**Directions for this task**:
Between the lines holding "Bewerte uns" and "Lord of the Rings Online", inclusive, swap "Schneider" for "Legrand" and write those lines out again with nothing else changed. Leave the pictures out of your answer.

____ Supplied data

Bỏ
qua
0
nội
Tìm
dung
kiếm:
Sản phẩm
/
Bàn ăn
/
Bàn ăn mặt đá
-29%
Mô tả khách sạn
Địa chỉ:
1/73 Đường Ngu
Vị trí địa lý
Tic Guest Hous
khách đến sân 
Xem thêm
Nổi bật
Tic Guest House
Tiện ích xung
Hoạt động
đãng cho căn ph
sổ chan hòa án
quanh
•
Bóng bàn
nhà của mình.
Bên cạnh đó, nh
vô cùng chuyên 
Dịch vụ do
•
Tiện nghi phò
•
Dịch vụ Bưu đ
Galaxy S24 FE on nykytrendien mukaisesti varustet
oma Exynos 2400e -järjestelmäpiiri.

________
____ Supplied data

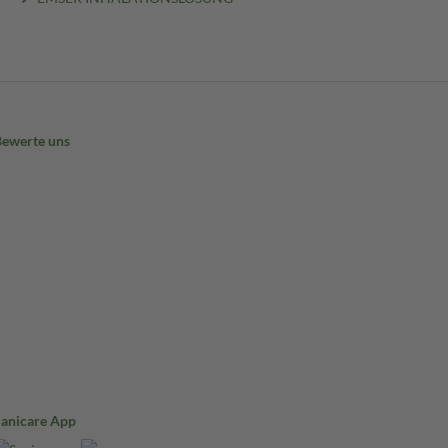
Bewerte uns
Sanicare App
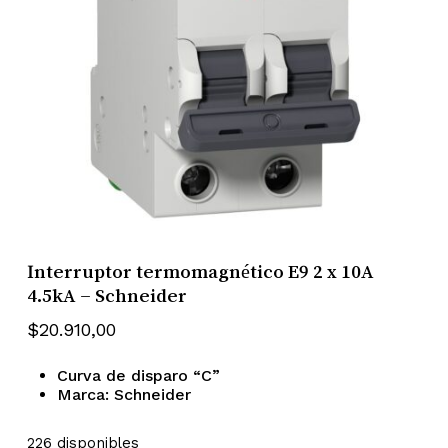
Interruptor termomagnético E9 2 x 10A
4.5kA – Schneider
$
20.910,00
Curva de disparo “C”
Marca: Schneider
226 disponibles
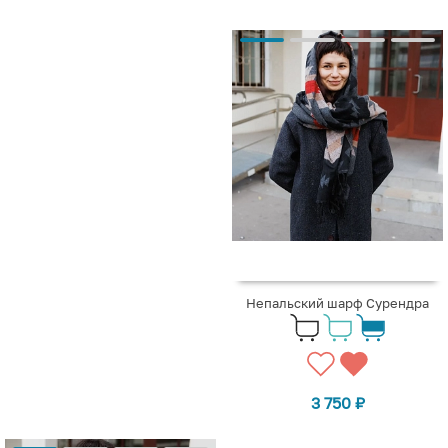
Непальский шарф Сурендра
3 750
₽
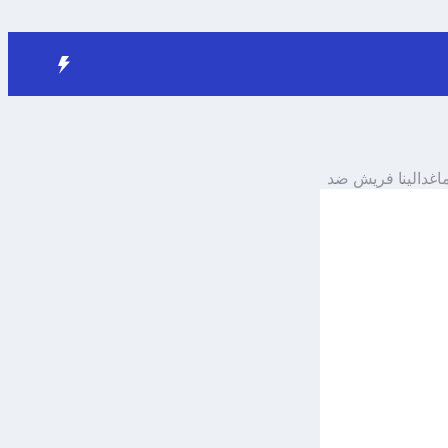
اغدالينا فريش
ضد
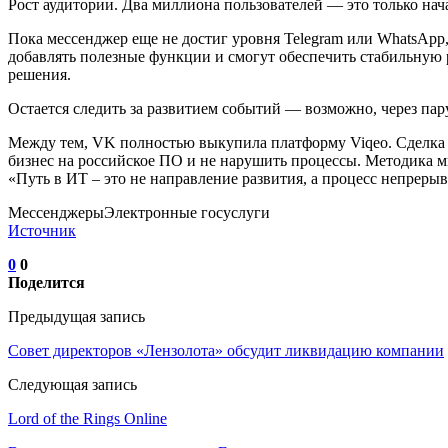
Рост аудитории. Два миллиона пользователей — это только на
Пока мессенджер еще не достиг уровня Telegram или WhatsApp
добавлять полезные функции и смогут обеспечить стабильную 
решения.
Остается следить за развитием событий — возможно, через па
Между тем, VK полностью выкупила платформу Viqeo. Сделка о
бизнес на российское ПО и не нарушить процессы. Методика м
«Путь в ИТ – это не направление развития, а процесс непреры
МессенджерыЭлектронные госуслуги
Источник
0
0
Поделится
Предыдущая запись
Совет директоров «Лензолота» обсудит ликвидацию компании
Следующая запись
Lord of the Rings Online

________

**Response to this exercise**:
Bewerte uns
Sanicare App
Interruptor termomagnético E9 2 x 10A
4.5kA – Legrand
$
20.910,00
Curva de disparo “C”
Marca: Legrand
226 disponibles
Непальский шарф Сурендра
3 750
₽
اغدالينا فريش
ضد
Рост аудитории. Два миллиона пользователей — это только на
Пока мессенджер еще не достиг уровня Telegram или WhatsApp
добавлять полезные функции и смогут обеспечить стабильную 
решения.
Остается следить за развитием событий — возможно, через па
Между тем, VK полностью выкупила платформу Viqeo. Сделка о
бизнес на российское ПО и не нарушить процессы. Методика м
«Путь в ИТ – это не направление развития, а процесс непреры
МессенджерыЭлектронные госуслуги
Источник
0
0
Поделится
Предыдущая запись
Совет директоров «Лензолота» обсудит ликвидацию компании
Следующая запись
Lord of the Rings Online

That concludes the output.